Socioeconomic transformations of modernity generated new social roles and relationships, altered age-old solidarities, and created new hierarchies and inequities. The Ottoman legal system could not meet these rapidly emerging challenges by codifying new rights, duties, and requirements. It was left primarily to the European colonial powers to reconfigure Middle Eastern societies and to address pressing needs for legislation in fields as diverse as commercial, property, and criminal law. In so doing, they usually introduced versions of British or French legal systems, complete with their underlying frames of meaning and values. As a result, states throughout the contemporary Middle East have hybrid legal systems and constitutional structures that reflect the colonial era's legacy. Syria and Lebanon have French-influenced systems, whereas Jordanian and Iraqi laws were influenced by the British. Palestine, never having achieved sovereignty as a state, has a particularly hybrid legal legacy: Palestinians in the West Bank and Gaza Strip live under an overlapping mélange of Ottoman, British Mandatory, and Jordanian law, all of which are framed and affected by the current decisive legal system: Israeli military law.

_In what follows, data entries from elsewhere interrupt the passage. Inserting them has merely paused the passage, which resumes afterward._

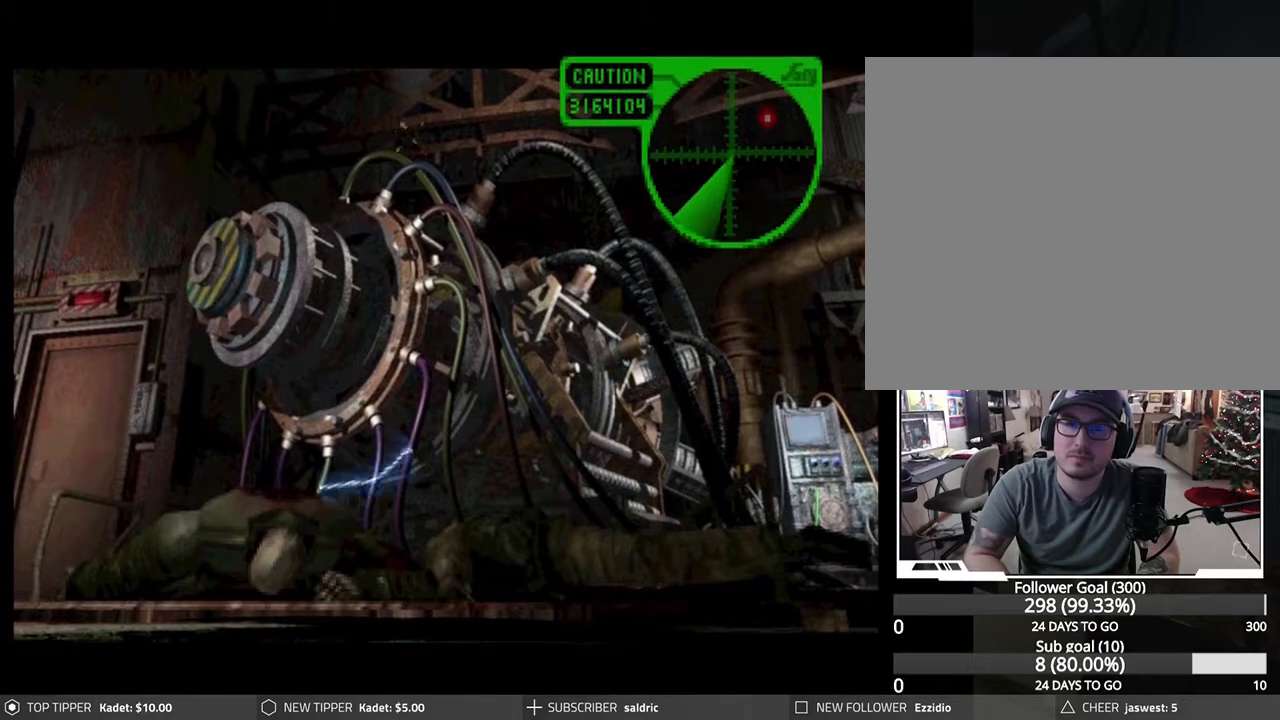
{"buttons": ["R1"], "left_stick": "center", "events": []}
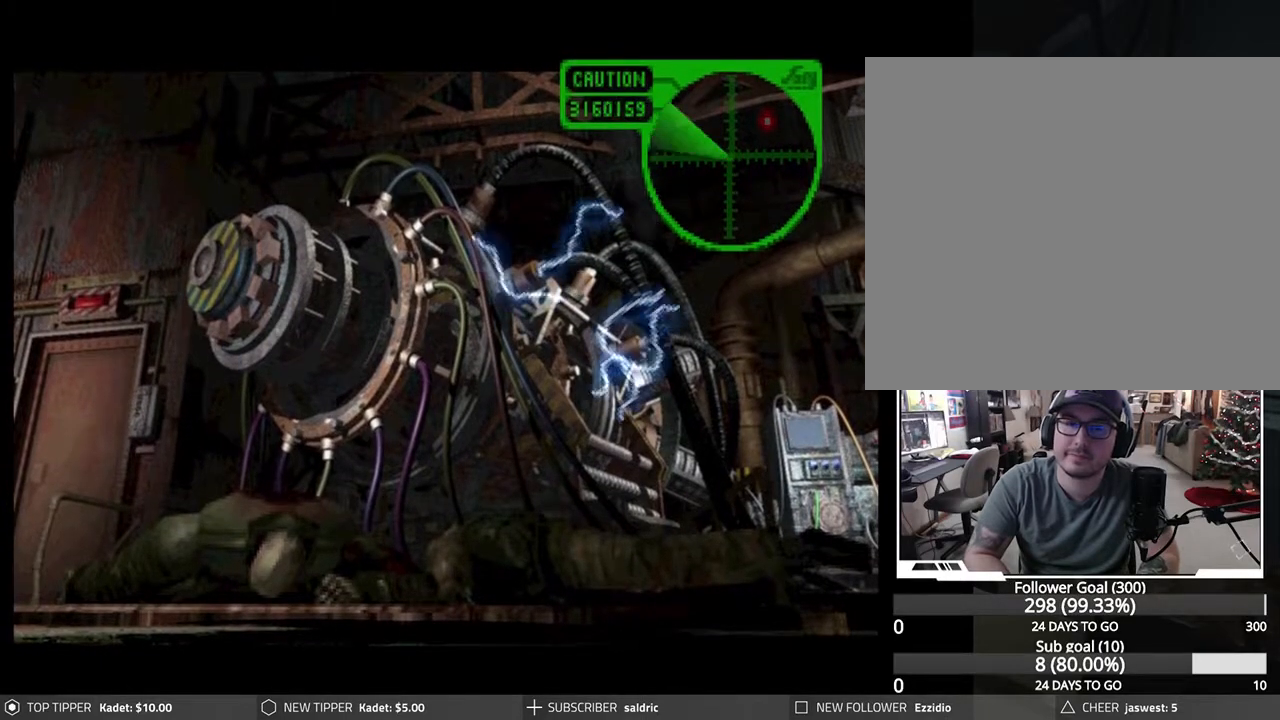
{"buttons": ["R1"], "left_stick": "center", "events": []}
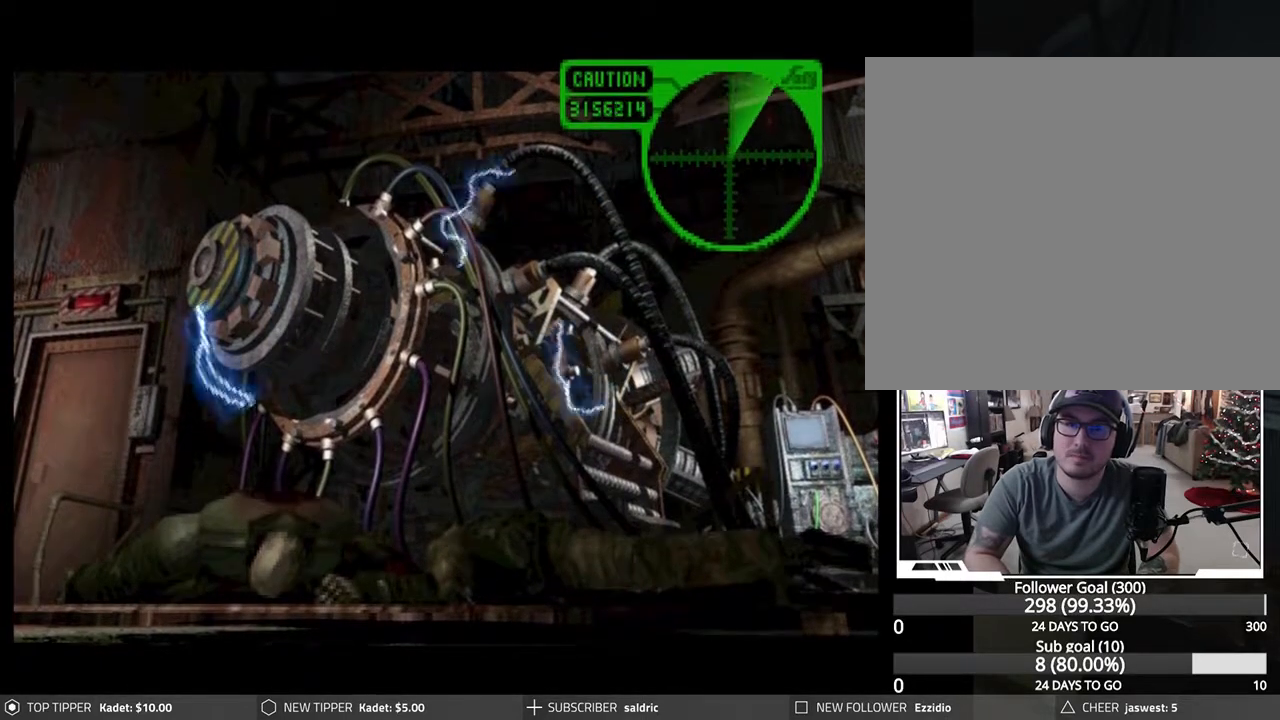
{"buttons": ["R1"], "left_stick": "center", "events": []}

Throughout the region, and regardless of the European power that had been in place in each country after the end of World War I, family law and laws related to "personal-status affairs" (i.e., laws related to birth, marriage, inheritance, burial, adoption, child custody, alimony, and divorce) remained largely beyond the reach of colonial powers. With the exception of Turkey, which under Atatürk had secularized its legal system, and Tunisia, which under Bourguiba had modernized personal-status laws, family law and laws related to gender issues throughout most of the remaining states of the Middle East remain conservative.


Gender and the Law in the Contemporary Middle East

Whereas the basic political unit in the Western liberal state was the individual citizen, the basic unit of society and politics throughout much of the Ottoman Empire remained the extended family, the faith community, or the confessional sect (millet). Hence, the subject of legal rights and duties was not always or primarily the abstract, free-agent individual, but rather the individual as embedded in and tied to family, community, or sect. This relational conception of the subject of the law has had a profound impact on the interplay between gender and the law throughout the Middle East, because the family, community, and sect in the region are profoundly hierarchical and patriarchal structures in which males and seniors are accorded more privileges than females and juniors. Patriarchy, not Islam, Christianity, or Judaism, accounts for the differential legal status and political roles of women and men throughout the Middle East.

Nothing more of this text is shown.